__Provided text__:
★ ★ ★ ★

Monday, May 27, 2013

Obama visits Oklahoma town digging out after tornado

President Barack Obama arrived in Moore, Oklahoma, on Sunday to tour the town that was hammered last week by a powerful tornado that killed 24 people and assure its residents that the federal government would provide long-term help.

His first stop was Plaza Towers Elementary School, where seven children died and several students and teachers were injured by the May 20 afternoon storm.

Piles of boards, brick and cinder blocks that used to be buildings and houses lined the side of the street. Rare items that survived the disaster - a television set, a pink baby carriage - stood in contrast to the wreckage.

Cars with their bodies dented and windows smashed lay under debris or twisted on their sides. Rising above the wasteland were at least three American flags that had been attached to the rubble, waving in the wind.
"The president's message is that support is not winding down," White House spokesman Josh Earnest told reporters on Air Force One. "As demonstrated by our efforts in Tuscaloosa, in Joplin, and those communities in Connecticut, New York, and New Jersey that were affected by Sandy, we'll be standing with the people of these resilient communities as they come back stronger than ever."

Obama has been repeatedly called on in recent months to comfort shaken U.S. communities, from a visit last month to Boston in the wake of the marathon bombings, to Newtown, Connecticut, the site of a December mass school shooting.

Tuscaloosa, Alabama, and Joplin, Missouri, were hard-hit by tornadoes two years ago.

The Moore tornado, which rated the most powerful on the five-step scale used to measure the destructive power of twisters, ripped a 17-mile (27-km) long corridor of destruction through the suburb of Oklahoma City, flattening entire blocks of homes, two schools and a hospital in some 50 minutes on May 20.

It was the most powerful of a spate of 76 twisters that touched down in 10 states from May 18 through 20, causing an estimated $2 billion to $5 billion in insured losses, according to disaster modeling company Eqecat.

Some 377 people were injured by the Moore tornado, the deadliest such windstorm to hit the United States in two years.

★ ★ ★ ★

__Collected data__:
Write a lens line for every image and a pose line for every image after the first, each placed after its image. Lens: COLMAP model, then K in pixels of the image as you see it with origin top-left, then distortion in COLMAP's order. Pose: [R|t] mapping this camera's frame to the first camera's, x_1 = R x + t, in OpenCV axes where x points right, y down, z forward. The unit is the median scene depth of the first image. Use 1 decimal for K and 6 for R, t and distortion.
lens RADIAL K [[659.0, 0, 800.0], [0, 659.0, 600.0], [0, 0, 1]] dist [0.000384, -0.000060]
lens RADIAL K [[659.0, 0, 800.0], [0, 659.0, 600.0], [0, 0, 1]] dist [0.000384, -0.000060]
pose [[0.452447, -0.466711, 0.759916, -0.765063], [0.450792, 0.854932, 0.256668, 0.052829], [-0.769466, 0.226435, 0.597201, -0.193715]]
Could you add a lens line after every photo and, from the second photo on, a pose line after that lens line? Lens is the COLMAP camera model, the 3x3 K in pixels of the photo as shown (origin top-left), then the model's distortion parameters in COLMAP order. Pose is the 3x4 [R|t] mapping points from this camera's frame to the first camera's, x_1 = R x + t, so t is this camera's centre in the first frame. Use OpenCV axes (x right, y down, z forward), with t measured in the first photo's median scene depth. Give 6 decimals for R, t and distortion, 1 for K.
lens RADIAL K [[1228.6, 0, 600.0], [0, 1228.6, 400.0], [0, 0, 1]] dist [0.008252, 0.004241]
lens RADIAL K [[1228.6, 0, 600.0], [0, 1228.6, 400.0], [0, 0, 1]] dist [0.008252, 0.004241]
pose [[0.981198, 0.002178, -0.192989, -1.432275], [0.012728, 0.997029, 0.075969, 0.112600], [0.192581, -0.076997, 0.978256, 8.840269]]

★ ★ ★ ★

__Task requirements__:
A. Reproduce the Moore tornado article verbatim from "Monday, May 27, 2013" to "provide long-term help.".
B. List every U.S. state named in the Moore tornado article.
C. For each statement, answer yes or no according to the Moore tornado article, and quote the words that decide it. (i) The tornado killed 24 people. (ii) The tornado's path of destruction was 27 miles long. (iii) Seven children died at Plaza Towers Elementary School.

__Responses to the tasks__:
A.
Monday, May 27, 2013

Obama visits Oklahoma town digging out after tornado

President Barack Obama arrived in Moore, Oklahoma, on Sunday to tour the town that was hammered last week by a powerful tornado that killed 24 people and assure its residents that the federal government would provide long-term help.

B. Oklahoma, Connecticut, New York, New Jersey, Alabama, Missouri

C.
(i) Yes: "a powerful tornado that killed 24 people"
(ii) No: "ripped a 17-mile (27-km) long corridor of destruction"
(iii) Yes: "Plaza Towers Elementary School, where seven children died"